Gay bar and nightclub in Seattle, Washington, U.S.

Cuff Complex, also known as The Cuff, is a gay bar and nightclub in Seattle, Washington, in the United States.

==Description and history==
Cuff Complex is located at 1533 13th Avenue in Seattle's Capitol Hill neighborhood. The business features four bars and a large deck. It attracts a diverse crowd, but is known for leather.

The bar was established by two men who wanted a "positive social outlet for people who were into leather, Levi's and uniforms". Cuff, Ltd. was created in December 1992 and building construction began in January 1993. Randy Fields purchased Cuff in 2004. The bar celebrated its twentieth anniversary in March 2013.

Cuff Complex hosts meetings and social gatherings for Northwest Bears, POZ Seattle (a grassroots organization of HIV+ gay men), Seattle Men in Leather, the Sisters of Perpetual Indulgence, and the Rainbow Alliance of the Deaf. It also hosts an annual Sunday Pride Street Party.

==Reception==
In 1995 and 2001, Cuff Complex received the Business of the Year award as part of the Pantheon of Leather Awards.

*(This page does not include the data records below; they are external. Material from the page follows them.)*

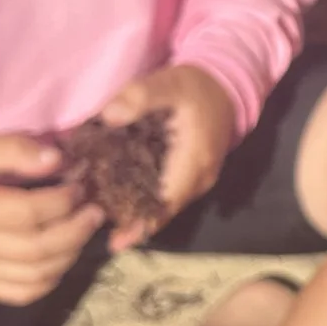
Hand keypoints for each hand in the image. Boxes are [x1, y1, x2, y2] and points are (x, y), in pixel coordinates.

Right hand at [0, 134, 101, 303]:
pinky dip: (50, 280)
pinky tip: (61, 257)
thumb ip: (13, 149)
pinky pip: (22, 293)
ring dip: (69, 255)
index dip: (62, 201)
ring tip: (82, 231)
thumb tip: (57, 160)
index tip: (78, 186)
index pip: (28, 213)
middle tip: (94, 212)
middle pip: (37, 249)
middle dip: (75, 231)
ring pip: (36, 275)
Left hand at [94, 64, 235, 248]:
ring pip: (167, 206)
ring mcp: (200, 179)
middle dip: (133, 224)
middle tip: (99, 232)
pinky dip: (147, 202)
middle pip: (165, 211)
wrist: (226, 84)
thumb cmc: (197, 86)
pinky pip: (169, 195)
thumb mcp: (170, 82)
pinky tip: (123, 203)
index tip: (116, 243)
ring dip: (139, 216)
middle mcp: (200, 178)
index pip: (166, 202)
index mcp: (194, 161)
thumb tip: (110, 115)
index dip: (141, 224)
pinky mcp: (194, 175)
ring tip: (105, 222)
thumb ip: (141, 95)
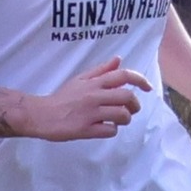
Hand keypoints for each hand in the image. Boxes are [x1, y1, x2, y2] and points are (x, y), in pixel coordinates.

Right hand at [25, 57, 151, 142]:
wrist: (42, 115)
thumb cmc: (62, 97)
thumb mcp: (80, 79)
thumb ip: (101, 70)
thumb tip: (119, 60)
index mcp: (94, 83)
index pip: (123, 75)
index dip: (140, 80)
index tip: (147, 88)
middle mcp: (94, 96)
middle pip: (127, 97)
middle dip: (134, 105)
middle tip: (131, 109)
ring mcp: (90, 113)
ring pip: (122, 115)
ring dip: (125, 119)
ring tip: (118, 120)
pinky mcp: (86, 129)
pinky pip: (110, 130)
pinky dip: (111, 130)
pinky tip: (105, 128)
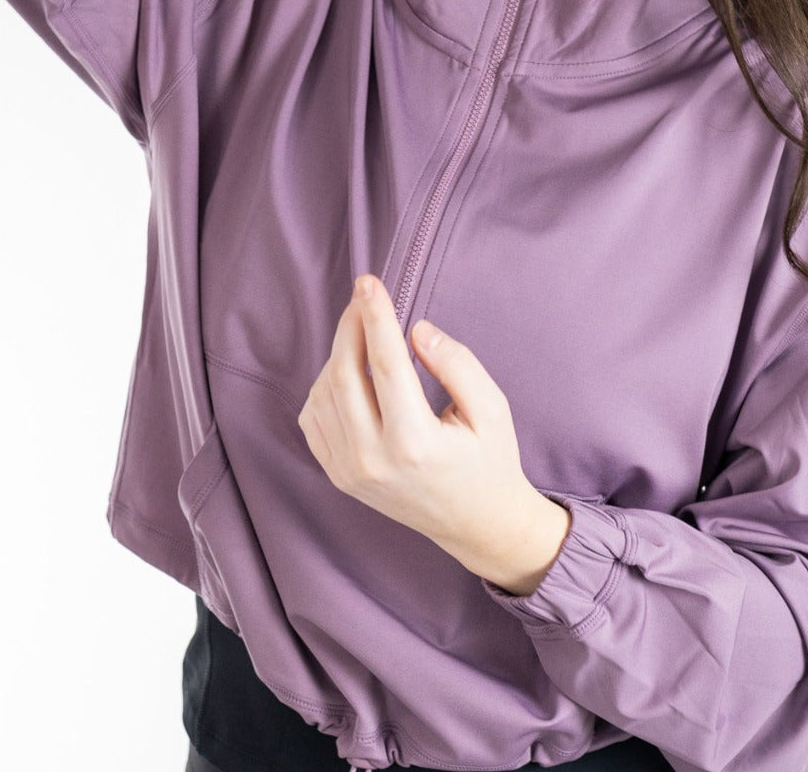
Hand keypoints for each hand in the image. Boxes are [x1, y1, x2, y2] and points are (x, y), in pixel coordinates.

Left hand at [297, 273, 535, 550]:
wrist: (475, 525)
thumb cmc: (490, 461)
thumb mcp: (492, 409)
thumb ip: (457, 365)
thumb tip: (416, 330)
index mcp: (415, 443)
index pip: (385, 365)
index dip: (376, 317)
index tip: (370, 283)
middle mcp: (373, 460)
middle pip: (344, 374)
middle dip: (352, 325)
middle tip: (364, 294)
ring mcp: (349, 472)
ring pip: (324, 393)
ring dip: (339, 353)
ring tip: (367, 335)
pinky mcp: (337, 476)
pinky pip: (315, 417)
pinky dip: (326, 385)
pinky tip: (352, 372)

In 2009, Seattle Weekly said of the bar's clientele, "Whereas gay clubs like Neighbours and R-Place have been infiltrated by heteros in recent years, the Cuff still retains a predominantly gay male crowd. Maybe it's the sex shop full of cock rings and flogs. Or the portrait of a lion having sex with a dude on the wall. Or the fact that ladies are quarantined to a single unisex bathroom. Whatever the reason, vaginas are few and far between at the Cuff."